Write the lines below as a JSON list of strings, one string per line, with blank lines omitted. Leave the pictures out of the answer.
[[ LISTED ENTRIES open ]]
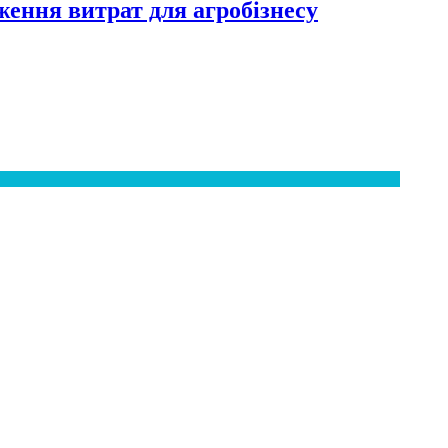
ження витрат для агробізнесу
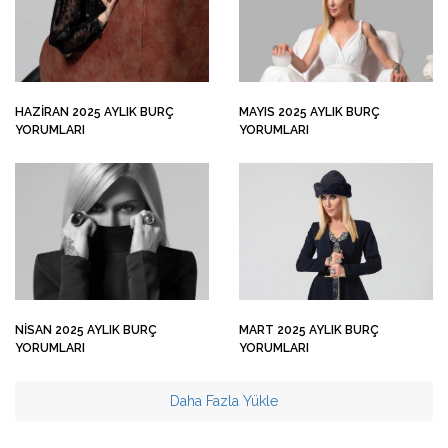
HAZIRAN 2025 AYLIK BURÇ
MAYIS 2025 AYLIK BURÇ
YORUMLARI
YORUMLARI
NISAN 2025 AYLIK BURÇ
MART 2025 AYLIK BURÇ
YORUMLARI
YORUMLARI
Daha Fazla Yükle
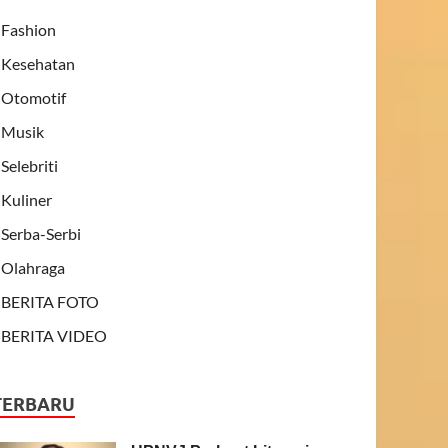
Fashion
Kesehatan
Otomotif
Musik
Selebriti
Kuliner
Serba-Serbi
Olahraga
BERITA FOTO
BERITA VIDEO
TERBARU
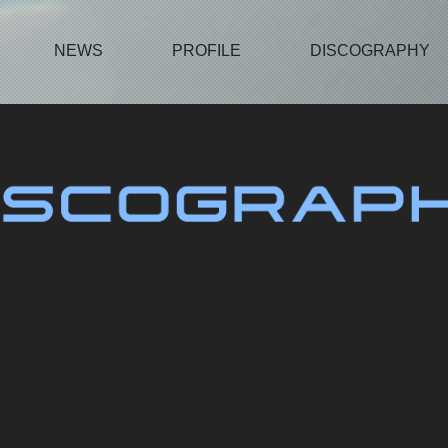
NEWS
PROFILE
DISCOGRAPHY
Moontalk
カン・ミンヒョク（from CNBLUE）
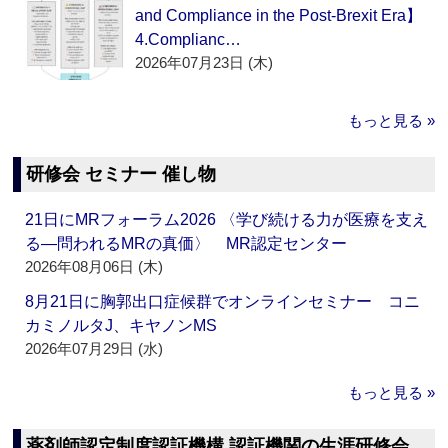
and Compliance in the Post-Brexit Era】
4.Complianc…
2026年07月23日 (木)
もっと見る »
研修会 セミナー 催し物
21日にMRフォーラム2026 〈学び続ける力が医療を支え
る―問われるMRの真価〉 MR認定センター
2026年08月06日 (木)
8月21日に胸郭出口症候群でオンラインセミナー コニ
カミノルタJ、キヤノンMS
2026年07月29日 (水)
もっと見る »
薬剤師認定制度認証機構 認証機関の生涯研修会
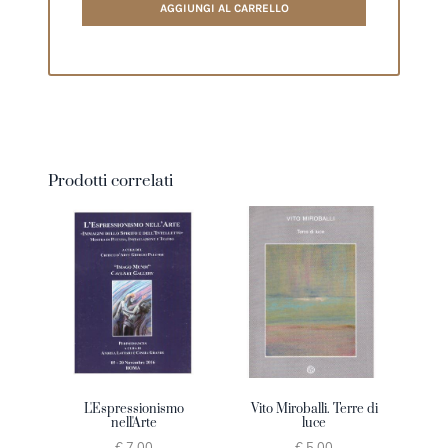
AGGIUNGI AL CARRELLO
Prodotti correlati
L'Espressionismo
Vito Miroballi. Terre di
nell'Arte
luce
€ 7.00
€ 5.00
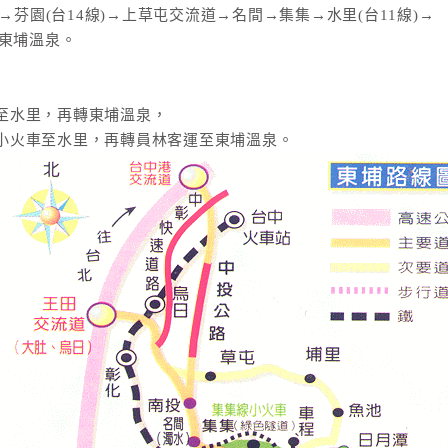
→芬園(台14線)→上草屯交流道→名間→集集→水里(台11線)→
東埔溫泉。
至水里，再轉東埔溫泉，
小火車至水里，再轉員林客運至東埔溫泉。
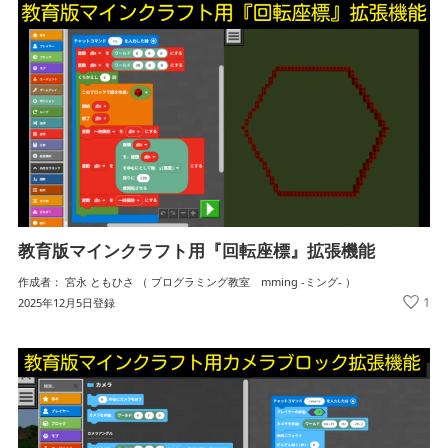
教育版マインクラフト用『回転座標』拡張機能
作成者： 宮永 ともひさ （ プログラミング教室 mming -ミング- ）
1
2025年12月5日登録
[[ LISTED ENTRIES closed ]]
### TASK OUTPUT
[
  "ження витрат для агробізнесу",
  "HAZIRAN 2025 AYLIK BURÇ",
  "MAYIS 2025 AYLIK BURÇ",
  "YORUMLARI",
  "YORUMLARI",
  "NISAN 2025 AYLIK BURÇ",
  "MART 2025 AYLIK BURÇ",
  "YORUMLARI",
  "YORUMLARI",
  "Daha Fazla Yükle",
  "Fashion",
  "Kesehatan",
  "Otomotif",
  "Musik",
  "Selebriti",
  "Kuliner",
  "Serba-Serbi",
  "Olahraga",
  "BERITA FOTO",
  "BERITA VIDEO",
  "TERBARU",
  "NEWS",
  "PROFILE",
  "DISCOGRAPHY",
  "Moontalk",
  "カン・ミンヒョク（from CNBLUE）",
  "and Compliance in the Post-Brexit Era】",
  "4.Complianc…",
  "2026年07月23日 (木)",
  "もっと見る »",
  "研修会 セミナー 催し物",
  "21日にMRフォーラム2026 〈学び続ける力が医療を支え",
  "る―問われるMRの真価〉 MR認定センター",
  "2026年08月06日 (木)",
  "8月21日に胸郭出口症候群でオンラインセミナー コニ",
  "カミノルタJ、キヤノンMS",
  "2026年07月29日 (水)",
  "もっと見る »",
  "薬剤師認定制度認証機構 認証機関の生涯研修会",
  "AGGIUNGI AL CARRELLO",
  "Prodotti correlati",
  "L'Espressionismo",
  "Vito Miroballi. Terre di",
  "nell'Arte",
  "luce",
  "€ 7.00",
  "€ 5.00",
  "→芬園(台14線)→上草屯交流道→名間→集集→水里(台11線)→",
  "東埔溫泉。",
  "至水里，再轉東埔溫泉，",
  "小火車至水里，再轉員林客運至東埔溫泉。",
  "教育版マインクラフト用『回転座標』拡張機能",
  "作成者： 宮永 ともひさ （ プログラミング教室 mming -ミング- ）",
  "1",
  "2025年12月5日登録"
]